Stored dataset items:
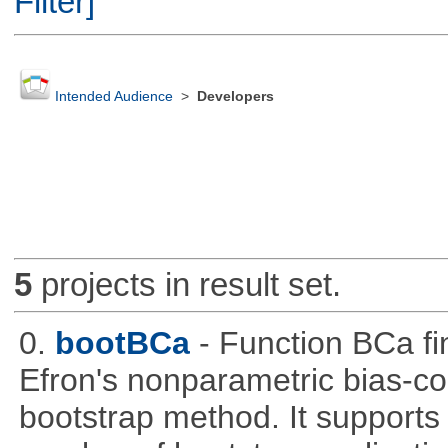
Filter]
Intended Audience
>
Developers
5
projects in result set.
0.
bootBCa
- Function BCa fi
Efron's nonparametric bias-c
bootstrap method. It supports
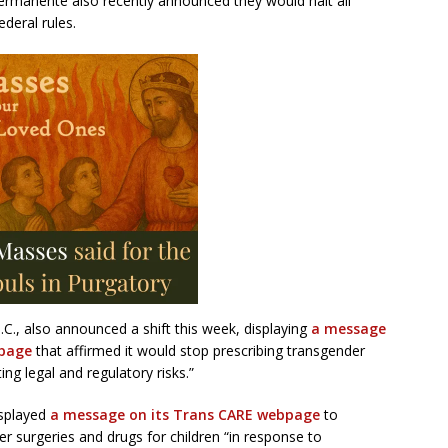
Permanente also recently announced they would halt all
deral rules.
.C., also announced a shift this week, displaying
a message
bpage
that affirmed it would stop prescribing transgender
ing legal and regulatory risks.”
isplayed
a message on its Trans CARE webpage
to
 surgeries and drugs for children “in response to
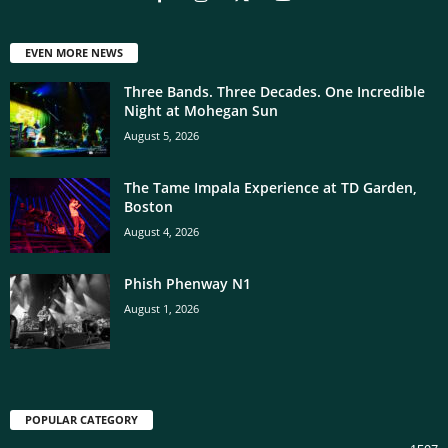
EVEN MORE NEWS
Three Bands. Three Decades. One Incredible
Night at Mohegan Sun
August 5, 2026
The Tame Impala Experience at TD Garden,
Boston
August 4, 2026
Phish Phenway N1
August 1, 2026
POPULAR CATEGORY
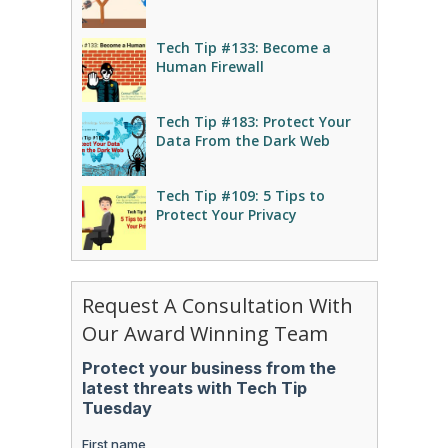
Tech Tip #133: Become a
Human Firewall
Tech Tip #183: Protect Your
Data From the Dark Web
Tech Tip #109: 5 Tips to
Protect Your Privacy
Request A Consultation With
Our Award Winning Team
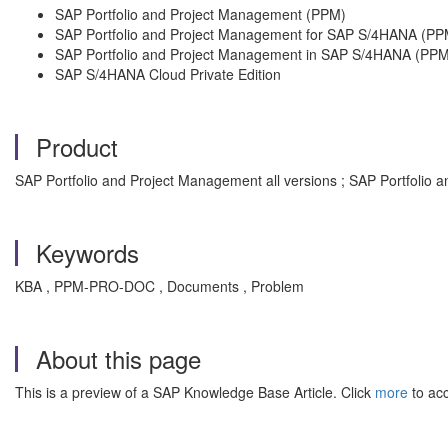
SAP Portfolio and Project Management (PPM)
SAP Portfolio and Project Management for SAP S/4HANA (PP
SAP Portfolio and Project Management in SAP S/4HANA (PPM
SAP S/4HANA Cloud Private Edition
Product
SAP Portfolio and Project Management all versions ; SAP Portfolio 
Keywords
KBA , PPM-PRO-DOC , Documents , Problem
About this page
This is a preview of a SAP Knowledge Base Article. Click
more
to acc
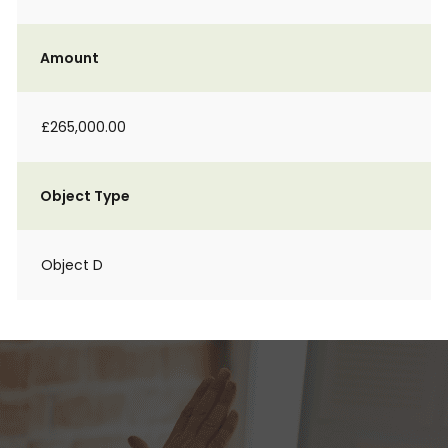
Amount
£265,000.00
Object Type
Object D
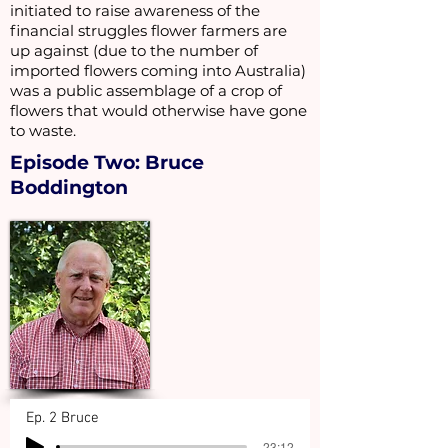
initiated to raise awareness of the
financial struggles flower farmers are
up against (due to the number of
imported flowers coming into Australia)
was a public assemblage of a crop of
flowers that would otherwise have gone
to waste.
Episode Two: Bruce
Boddington
Ep. 2 Bruce
-23:12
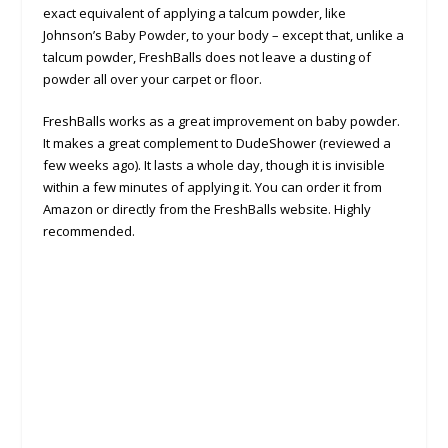
exact equivalent of applying a talcum powder, like
Johnson’s Baby Powder, to your body – except that, unlike a
talcum powder, FreshBalls does not leave a dusting of
powder all over your carpet or floor.
FreshBalls works as a great improvement on baby powder.
It makes a great complement to DudeShower (reviewed a
few weeks ago). It lasts a whole day, though it is invisible
within a few minutes of applying it. You can order it from
Amazon or directly from the FreshBalls website. Highly
recommended.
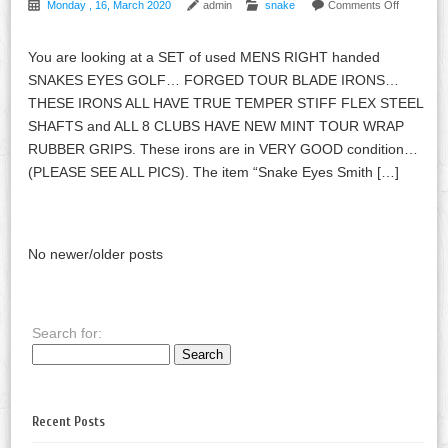
Monday , 16, March 2020
admin
snake
Comments Off
You are looking at a SET of used MENS RIGHT handed
SNAKES EYES GOLF… FORGED TOUR BLADE IRONS…
THESE IRONS ALL HAVE TRUE TEMPER STIFF FLEX STEEL
SHAFTS and ALL 8 CLUBS HAVE NEW MINT TOUR WRAP
RUBBER GRIPS. These irons are in VERY GOOD condition…
(PLEASE SEE ALL PICS). The item “Snake Eyes Smith […]
No newer/older posts
Search for:
Recent Posts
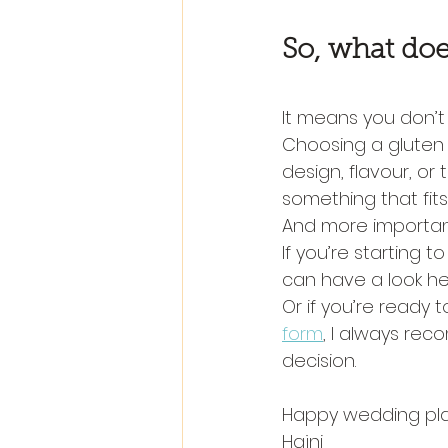
So, what doe
It means you don’t 
Choosing a gluten
design, flavour, or
something that fits
And more important
If you’re starting 
can have a look he
Or if you’re ready 
form
, I always rec
decision.
Happy wedding pla
Hajni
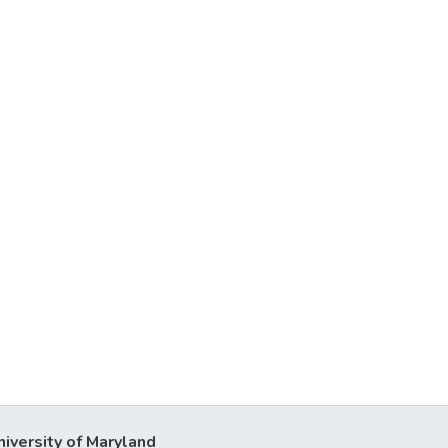
niversity of Maryland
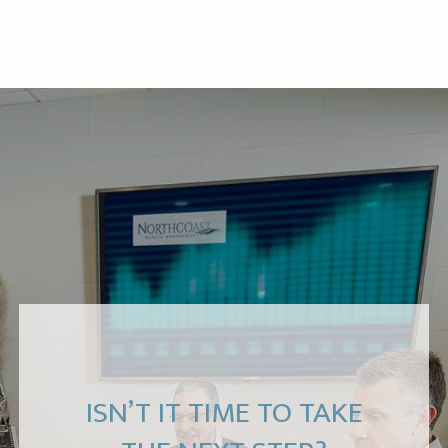
ISN’T IT TIME TO TAKE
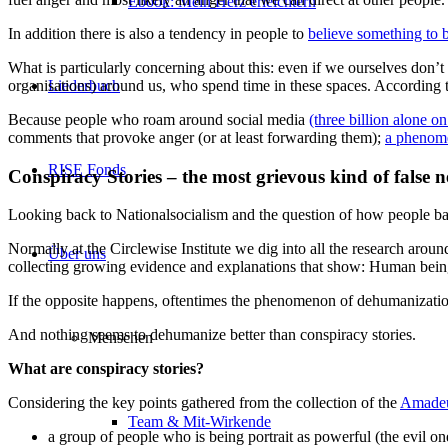
Ebook: Mein Herz erleichtern
In addition there is also a tendency in people to
believe something to b
What is particularly concerning about this: even if we ourselves don’t
organisations) around us, who spend time in these spaces. According t
Liederbuch
Because people who roam around social media
(three billion alone 
comments that provoke anger (or at least forwarding them);
a phenome
RISE Fonds
Conspiracy Stories – the most grievous kind of false 
Looking back to Nationalsocialism and the question of how people bac
Normally at the Circlewise Institute we dig into all the research arou
Über uns
collecting growing evidence and explanations that show: Human beings
If the opposite happens, oftentimes the phenomenon of dehumanization 
And nothing seems to dehumanize better than conspiracy stories.
Menschen
What are conspiracy stories?
Considering the key points gathered from the collection of the
Amadeu
Team & Mit-Wirkende
a group of people who is being portrait as powerful (the evil o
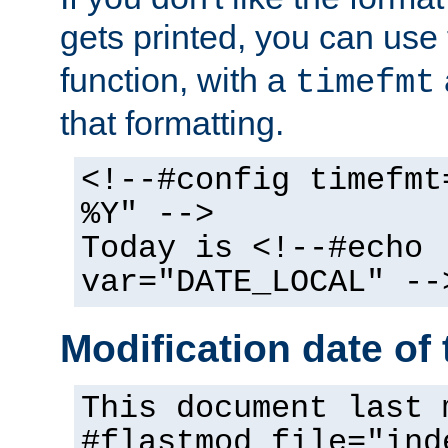
gets printed, you can use
function, with a
timefmt
that formatting.
<!--#config timefmt
%Y" -->
Today is <!--#echo
var="DATE_LOCAL" --
Modification date of t
This document last 
#flastmod file="ind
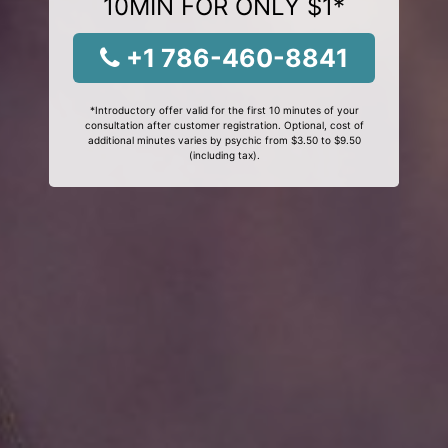
10MIN FOR ONLY $1*
+1 786-460-8841
*Introductory offer valid for the first 10 minutes of your
consultation after customer registration. Optional, cost of
additional minutes varies by psychic from $3.50 to $9.50
(including tax).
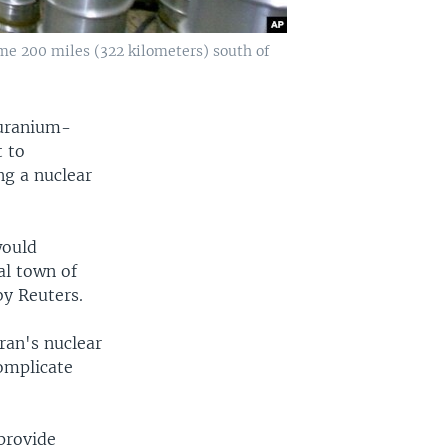
e 200 miles (322 kilometers) south of
 uranium-
t to
ng a nuclear
would
al town of
y Reuters.
ran's nuclear
omplicate
 provide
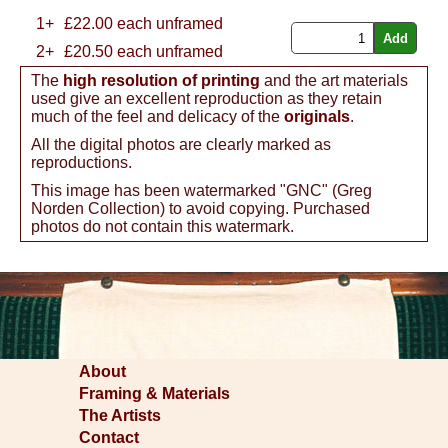
1+
£
22.00
each unframed
2+
£20.50 each unframed
The
high resolution of printing
and the art materials
used give an excellent reproduction as they retain
much of the feel and delicacy of the
originals
.
All the digital photos are clearly marked as
reproductions.
This image has been watermarked "GNC" (Greg
Norden Collection) to avoid copying. Purchased
photos do not contain this watermark.
About
Framing & Materials
The Artists
Contact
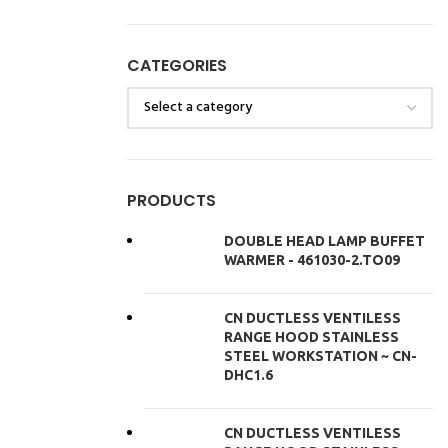
CATEGORIES
PRODUCTS
DOUBLE HEAD LAMP BUFFET
WARMER - 461030-2.TO09
CN DUCTLESS VENTILESS
RANGE HOOD STAINLESS
STEEL WORKSTATION ~ CN-
DHC1.6
CN DUCTLESS VENTILESS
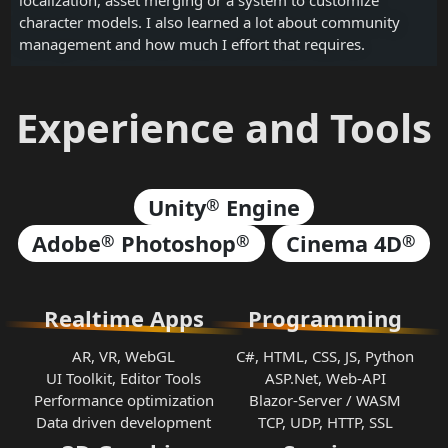
character models. I also learned a lot about community
management and how much I effort that requires.
Experience and Tools
Unity
Engine
®
Adobe
Photoshop
Cinema 4D
®
®
®
Realtime Apps
Programming
AR, VR, WebGL
C#, HTML, CSS, JS, Python
UI Toolkit, Editor Tools
ASP.Net, Web-API
Performance optimization
Blazor-Server / WASM
Data driven development
TCP, UDP, HTTP, SSL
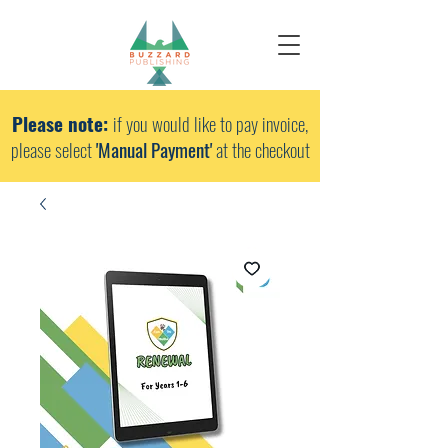
Please note:
if you would like to pay invoice,
please select
'Manual Payment'
at the checkout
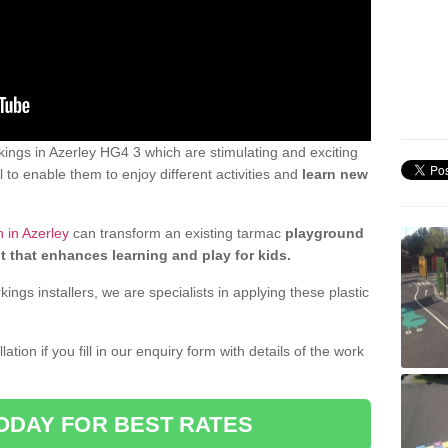
ings in Azerley HG4 3 which are stimulating and exciting
 to enable them to enjoy different activities and
learn new
 in Azerley
can transform an existing tarmac
playground
t that enhances learning and play for kids.
gs installers, we are specialists in applying these plastic
ation if you fill in our enquiry form with details of the work
ODAY FOR BEST RATES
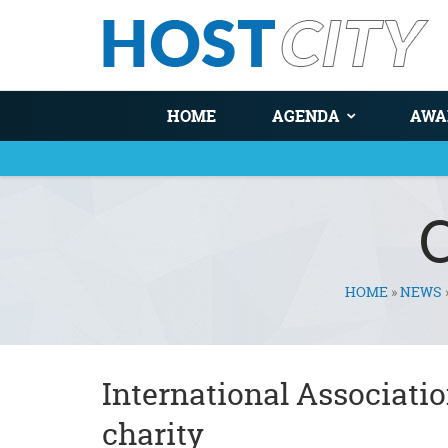
HOME
AGENDA
AWA
HOME
»
NEWS
You are here
International Associatio
charity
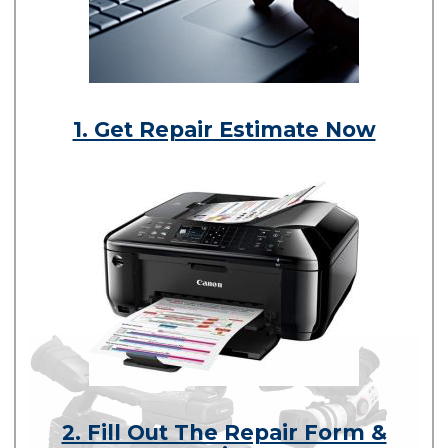
1. Get Repair Estimate Now
2. Fill Out The Repair Form &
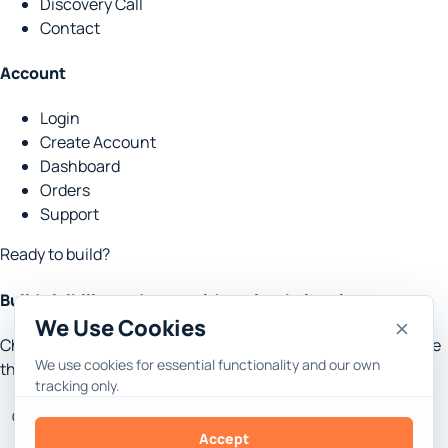
Discovery Call
Contact
Account
Login
Create Account
Dashboard
Orders
Support
Ready to build?
Build visibility and trust with real website placements.
We Use Cookies
Choose the goal, set the context, and let Rank Engine handle
We use cookies for essential functionality and our own
the research, content, outreach and reporting.
tracking only.
Get Started
Discovery Call
Accept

About this task:
Please set down the data above exactly as given, leaving every picture out.

Response:
Filter]
Intended Audience
>
Developers
5
projects in result set.
0.
bootBCa
- Function BCa fi
Efron's nonparametric bias-c
bootstrap method. It supports
Permanente also recently announced they would halt all
deral rules.
.C., also announced a shift this week, displaying
a message
bpage
that affirmed it would stop prescribing transgender
ing legal and regulatory risks.”
isplayed
a message on its Trans CARE webpage
to
 surgeries and drugs for children “in response to
EVEN MORE NEWS
Three Bands. Three Decades. One Incredible
Night at Mohegan Sun
August 5, 2026
The Tame Impala Experience at TD Garden,
Boston
August 4, 2026
Phish Phenway N1
August 1, 2026
POPULAR CATEGORY
Tech Tip #133: Become a
Human Firewall
Tech Tip #183: Protect Your
Data From the Dark Web
Tech Tip #109: 5 Tips to
Protect Your Privacy
Request A Consultation With
Our Award Winning Team
SAP Portfolio and Project Management (PPM)
SAP Portfolio and Project Management for SAP S/4HANA (PP
SAP Portfolio and Project Management in SAP S/4HANA (PPM
SAP S/4HANA Cloud Private Edition
Product
SAP Portfolio and Project Management all versions ; SAP Portfolio 
Keywords
KBA , PPM-PRO-DOC , Documents , Problem
About this page
This is a preview of a SAP Knowledge Base Article. Click
more
to acc
Amount
£265,000.00
Object Type
Object D
initiated to raise awareness of the
financial struggles flower farmers are
up against (due to the number of
imported flowers coming into Australia)
was a public assemblage of a crop of
flowers that would otherwise have gone
to waste.
Episode Two: Bruce
Boddington
Ep. 2 Bruce
-23:12
exact equivalent of applying a talcum powder, like
Johnson’s Baby Powder, to your body – except that, unlike a
talcum powder, FreshBalls does not leave a dusting of
powder all over your carpet or floor.
FreshBalls works as a great improvement on baby powder.
It makes a great complement to DudeShower (reviewed a
few weeks ago). It lasts a whole day, though it is invisible
within a few minutes of applying it. You can order it from
Amazon or directly from the FreshBalls website. Highly
recommended.
Monday , 16, March 2020
admin
snake
Comments Off
You are looking at a SET of used MENS RIGHT handed
SNAKES EYES GOLF… FORGED TOUR BLADE IRONS…
THESE IRONS ALL HAVE TRUE TEMPER STIFF FLEX STEEL
SHAFTS and ALL 8 CLUBS HAVE NEW MINT TOUR WRAP
RUBBER GRIPS. These irons are in VERY GOOD condition…
(PLEASE SEE ALL PICS). The item “Snake Eyes Smith […]
No newer/older posts
Search for:
Recent Posts
So, what doe
It means you don’t 
Choosing a gluten
design, flavour, or
something that fits
And more important
If you’re starting 
can have a look he
Or if you’re ready 
form
, I always rec
decision.
Happy wedding pla
Hajni
niversity of Maryland
ISN’T IT TIME TO TAKE
Ebook: Mein Herz erleichtern
In addition there is also a tendency in people to
believe something to b
What is particularly concerning about this: even if we ourselves don’t
organisations) around us, who spend time in these spaces. According t
Liederbuch
Because people who roam around social media
(three billion alone 
comments that provoke anger (or at least forwarding them);
a phenome
RISE Fonds
Conspiracy Stories – the most grievous kind of false 
Looking back to Nationalsocialism and the question of how people bac
Normally at the Circlewise Institute we dig into all the research arou
Über uns
collecting growing evidence and explanations that show: Human beings
If the opposite happens, oftentimes the phenomenon of dehumanization 
And nothing seems to dehumanize better than conspiracy stories.
Menschen
What are conspiracy stories?
Considering the key points gathered from the collection of the
Amadeu
Team & Mit-Wirkende
a group of people who is being portrait as powerful (the evil o
gets printed, you can use
function, with a
timefmt
that formatting.
<!--#config timefmt
%Y" -->
Today is <!--#echo
var="DATE_LOCAL" --
Modification date of t
This document last 
#flastmod file="ind
10MIN FOR ONLY $1*
+1 786-460-8841
*Introductory offer valid for the first 10 minutes of your
consultation after customer registration. Optional, cost of
additional minutes varies by psychic from $3.50 to $9.50
(including tax).
e 200 miles (322 kilometers) south of
 uranium-
t to
ng a nuclear
would
al town of
y Reuters.
ran's nuclear
omplicate
 provide
1+
£
22.00
each unframed
2+
£20.50 each unframed
The
high resolution of printing
and the art materials
used give an excellent reproduction as they retain
much of the feel and delicacy of the
originals
.
All the digital photos are clearly marked as
reproductions.
This image has been watermarked "GNC" (Greg
Norden Collection) to avoid copying. Purchased
photos do not contain this watermark.
About
Framing & Materials
The Artists
Contact
CATEGORIES
PRODUCTS
DOUBLE HEAD LAMP BUFFET
WARMER - 461030-2.TO09
CN DUCTLESS VENTILESS
RANGE HOOD STAINLESS
STEEL WORKSTATION ~ CN-
DHC1.6
CN DUCTLESS VENTILESS
character models. I also learned a lot about community
management and how much I effort that requires.
Experience and Tools
Unity
Engine
®
Adobe
Photoshop
Cinema 4D
®
®
®
Realtime Apps
Programming
AR, VR, WebGL
C#, HTML, CSS, JS, Python
UI Toolkit, Editor Tools
ASP.Net, Web-API
Performance optimization
Blazor-Server / WASM
Data driven development
TCP, UDP, HTTP, SSL
Please note:
if you would like to pay invoice,
please select
'Manual Payment'
at the checkout
ings in Azerley HG4 3 which are stimulating and exciting
 to enable them to enjoy different activities and
learn new
 in Azerley
can transform an existing tarmac
playground
t that enhances learning and play for kids.
gs installers, we are specialists in applying these plastic
ation if you fill in our enquiry form with details of the work
ODAY FOR BEST RATES
HOME
AGENDA
AWA
HOME
»
NEWS
You are here
International Associatio
charity
1. Get Repair Estimate Now
2. Fill Out The Repair Form &
Discovery Call
Contact
Account
Login
Create Account
Dashboard
Orders
Support
Ready to build?
Build visibility and trust with real website placements.
We Use Cookies
Choose the goal, set the context, and let Rank Engine handle
We use cookies for essential functionality and our own
the research, content, outreach and reporting.
tracking only.
Get Started
Discovery Call
Accept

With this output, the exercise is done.